Two figures of speech come to mind: don’t judge another until you’ve walked in their shoes, and experience is the best teacher.

We’ve had no strategy, but the way it has worked out is our kids go to school with everyone kids from the richest and poorest corners of the earth, different races, religions, etc. (I hate the d——ity word) They see almost everything in their schools.

We talk a lot about their interactions and experiences, and explain why some kids are the way they are, which helps them understand and be compassionate.

No religion, but also no political correctness in our home.

You can be a moral person and still object to things that do not align with your religious beliefs and you can be a compassionate person and disagree with someone’s POV politically. I think we conflate morality, compassion, and a number of terms these days and want to apply labels to every aspect of life if it doesn’t align with an individual’s perspective. We taught the kids to be compassionate or empathetic but never attached that to our religious or political beliefs.

Somehow, we have raised a child who has more compassion and tolerance than either of us. We have learned from her, and continue to learn.

@Marian But would you feel more compassion for a person of one religion who was laid off because of a closure, versus a person from another religion?
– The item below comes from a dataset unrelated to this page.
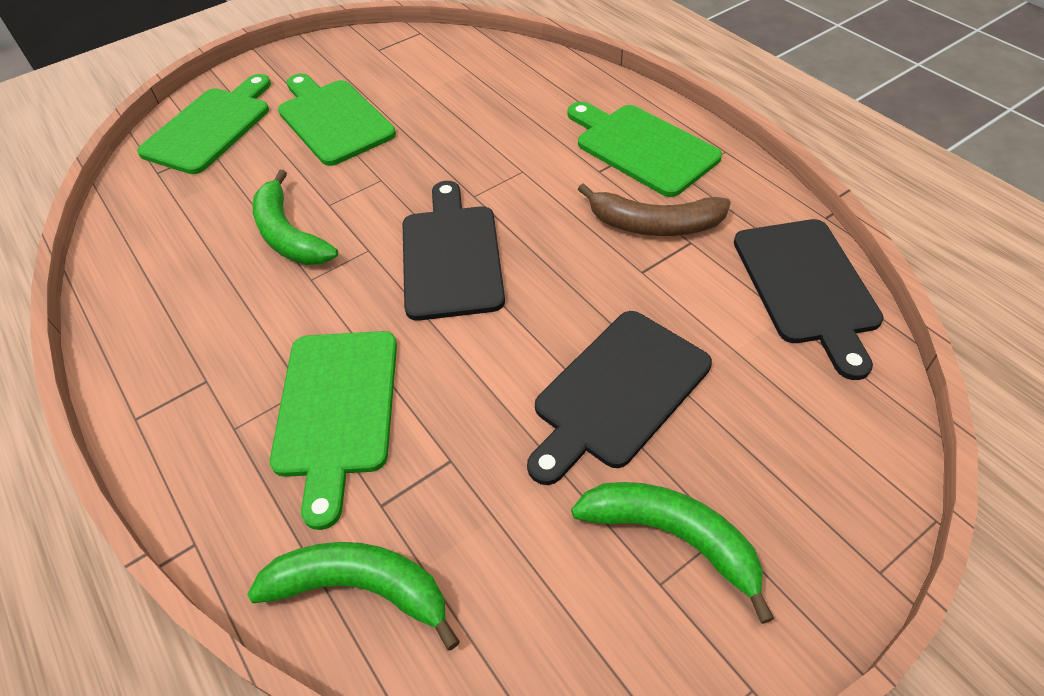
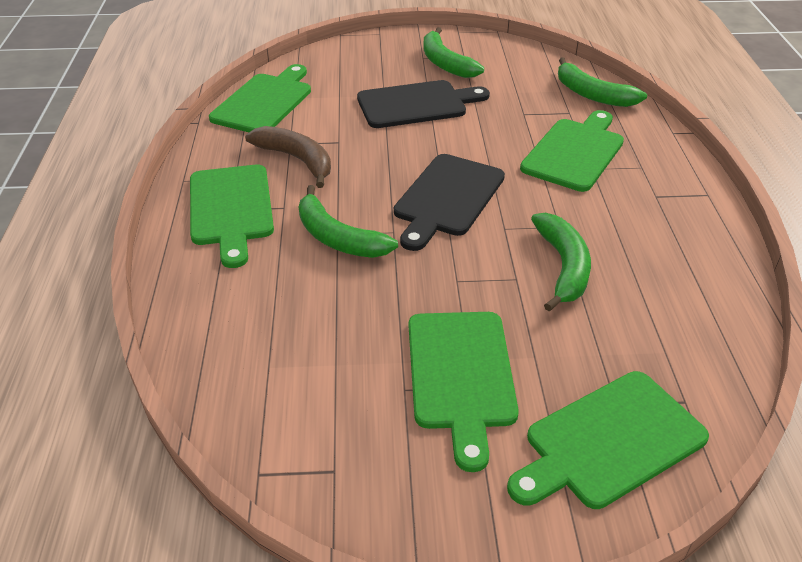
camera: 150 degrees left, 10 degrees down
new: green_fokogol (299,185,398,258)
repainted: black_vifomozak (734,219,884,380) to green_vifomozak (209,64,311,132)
Most people likely would, whether they admit to it or not. People normally feel more compassion for people who are more similar to them. The only way that you can avoid this is to teach yourself to think of all human beings as being similar to you.
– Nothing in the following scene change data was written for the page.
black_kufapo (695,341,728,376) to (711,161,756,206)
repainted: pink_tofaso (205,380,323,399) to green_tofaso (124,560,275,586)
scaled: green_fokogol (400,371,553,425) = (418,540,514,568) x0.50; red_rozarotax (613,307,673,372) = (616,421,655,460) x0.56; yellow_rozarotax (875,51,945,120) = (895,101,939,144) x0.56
Most people have a large capacity for empathy, because, luckily, psychopaths are extremely rare. However, most people find it easy to avoid empathizing with people who are different than they are. Mass atrocities are usually not committed by monsters who are incapable of empathy, but by human beings who have successfully dehumanized other human beings.
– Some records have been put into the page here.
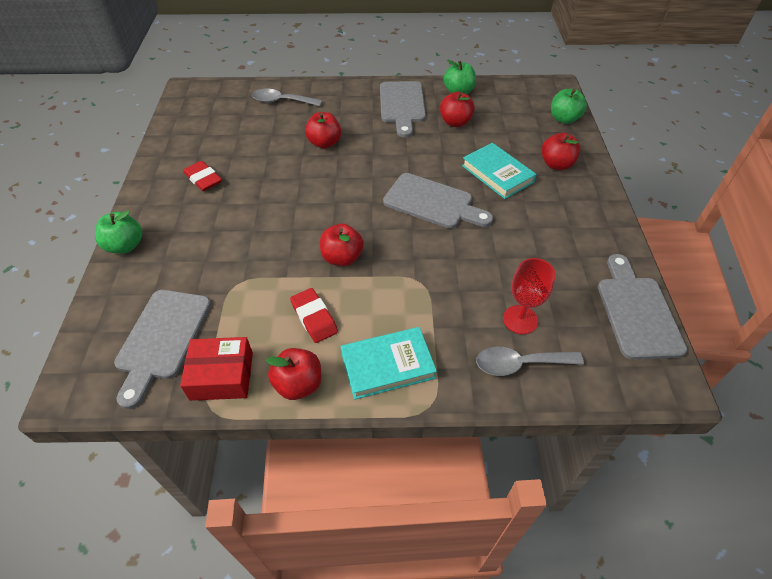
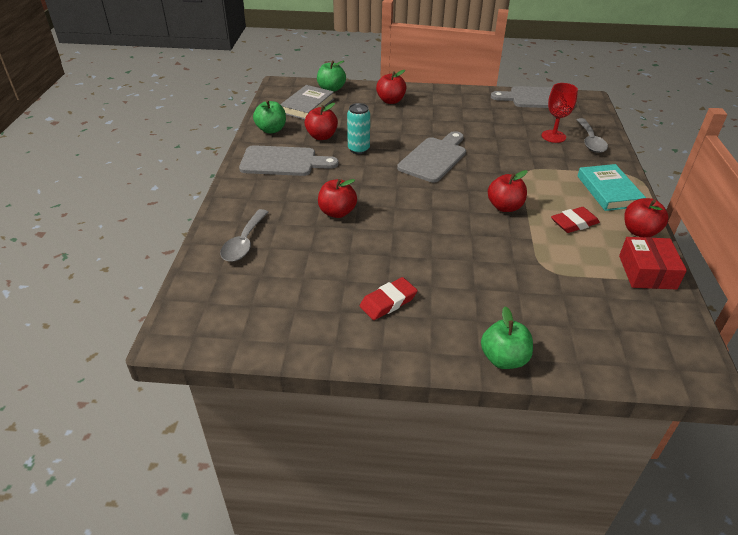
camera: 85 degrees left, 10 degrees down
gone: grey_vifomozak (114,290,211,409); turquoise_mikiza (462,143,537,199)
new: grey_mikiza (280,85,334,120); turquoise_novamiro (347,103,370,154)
We modeled and taught using reason (biology, logic). I’m not sure if nurture vs nature makes a difference, but we have a lot of satisfaction from knowing our kids test “not prejudiced” from online tests (found from a college class) and every single person who talks to us about them from friends to “staff” (hotels, janitors, servers, etc) to professors to in-laws has told us how wonderful they are.

At youngest’s recent wedding, the most satisfying comment we got was, “You folks are real people.” When I married him, H’s parents were the most racist folks I know. His dad has changed (a bit). His mom never did. Their grandson is quite happily now with his different race spouse. I love dousing the racist part of the heritage.

All three are still strong in their/our faith and still don’t even remotely think about discriminating against those who choose to believe in (or not) other faiths.

Still, I can’t tell if it’s genetics or nurture or a combo of both. I know we wouldn’t have changed a thing though. We traveled. We interacted. We consider all humans equal and only look down on anyone if they deserve it by their actions vs who they are. (eg We don’t care for those who litter, etc., regardless of what they look like or claim for faith.)

Probably not, because I don’t care about religion very much.

But I might feel more compassion for a person whom I identify with in some other way. And I know that’s not fair.

Somehow, we raised a child whose main goal in life is to help other people. I’m not a selfless person, so maybe he got it from his dad??